Pearl and the UT men’s basketball program received the stiffest penalties Wednesday when the NCAA committee on infractions handed down its final ruling in an investigation of the the university’s two major sports programs. Former football coach Lane Kiffin and his staff were cited for 12 secondary violations — all related to recruiting — during a 10-month period.
UT officials said they planned no appeal of the ruling, which included two years of probation — beginning Wednesday — for the university and noted a failure to monitor the men’s basketball program.
“It is time for the University of Tennessee to put this behind us and look forward,” Chancellor Jimmy G. Cheek said in a release from the university. “The NCAA commented very positively about our cooperation. We have worked hard to make things right and that has been accepted by the Committee. We have great coaches and great student-athletes, and now it's time to go out there and compete.”
A show-cause order was placed on Pearl, who was fired March 21. That means that he is barred from all recruiting activities for a three-year period. Any member college or university that attempts to hire him during that time must offer reasoning to the NCAA and could face penalties for doing so.
The investigation stemmed from impermissible recruiting contact and phone calls, but it was the fact that Pearl and staff members gave false or misleading information during the investigation and encouraged others to do the same that was deemed most problematic.
“Head coaches bear primary responsibility for monitoring all aspects of their programs and promoting an atmosphere for compliance,” the committee report stated. “It is also presumed that head coaches know or should know of violations in their programs, particularly when the violations occur over an extended period of time.”
The committee found Pearl and his staff made 94 impermissible phone calls to prospects over a two-year period.
Kiffin’s tenure at UT hardly was extended — he left for USC after one season — but the committee noted it was “troubled by the number and nature of the secondary infractions” during that time.

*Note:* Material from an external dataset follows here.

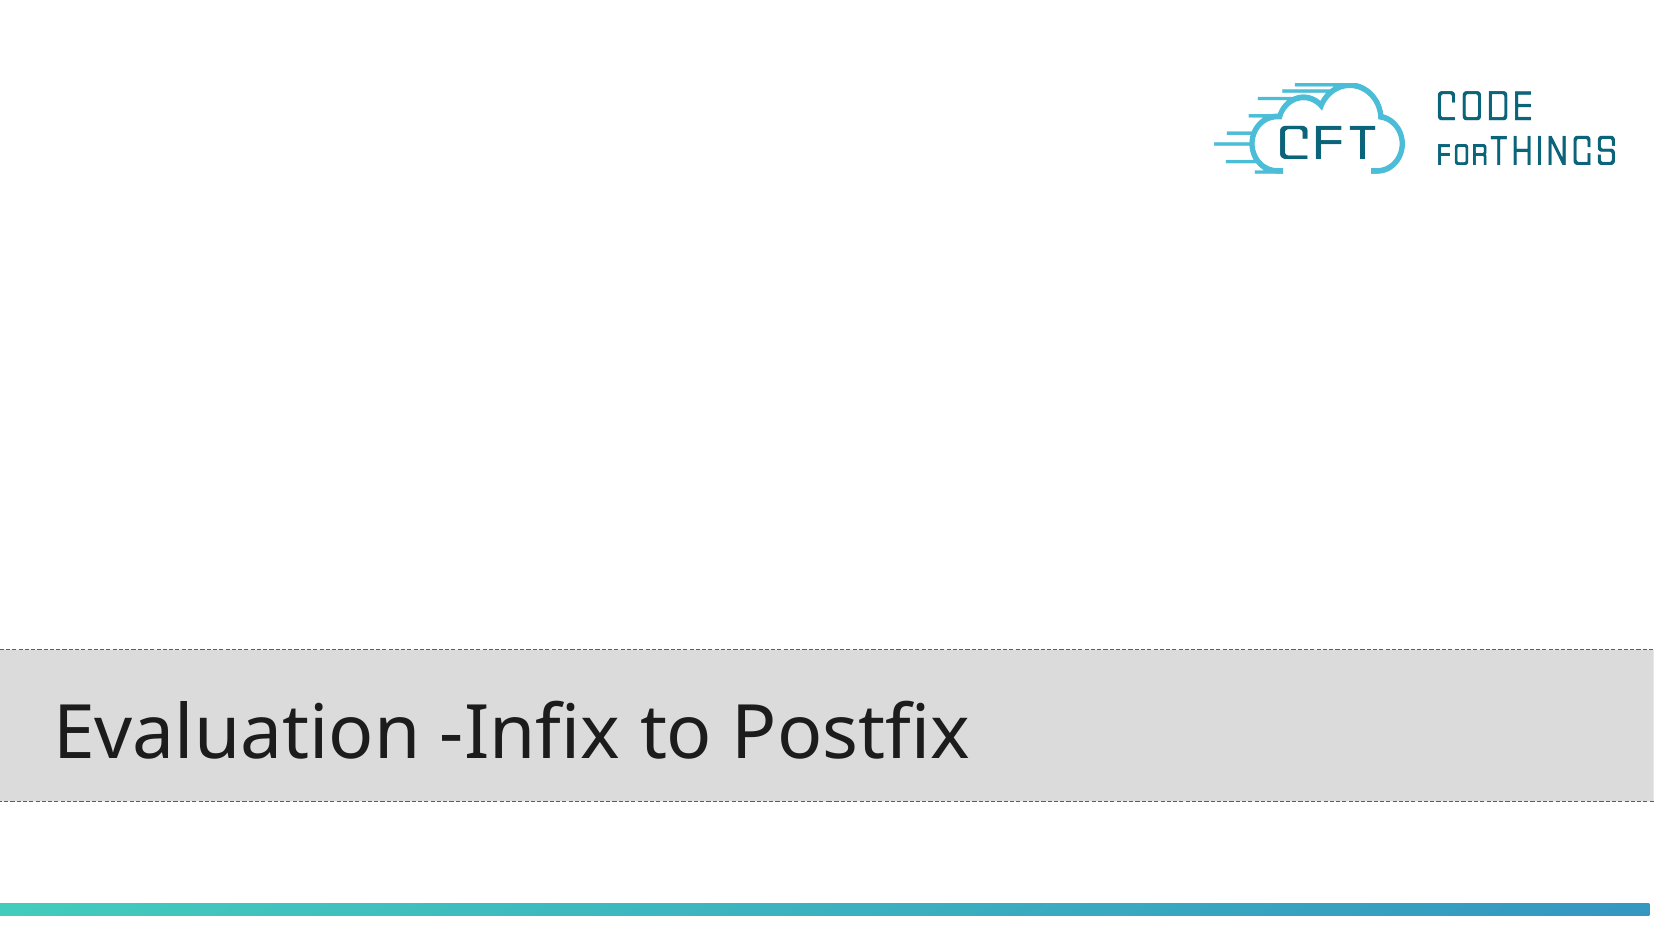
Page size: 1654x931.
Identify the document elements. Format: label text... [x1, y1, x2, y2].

title Evaluation -Infix to Postfix [53, 626, 1642, 832]
picture [1214, 83, 1615, 174]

“We appreciate the opportunity to close this chapter with the Committee's announcement today, moving forward with no major violations in our football program and no additional penalties from the NCAA,” interim vice chancellor for athletics/athletic director Joan Cronan said. “The institution cooperated fully with the NCAA and we have a strong culture of compliance, and a bright future is on the horizon for Tennessee athletics.”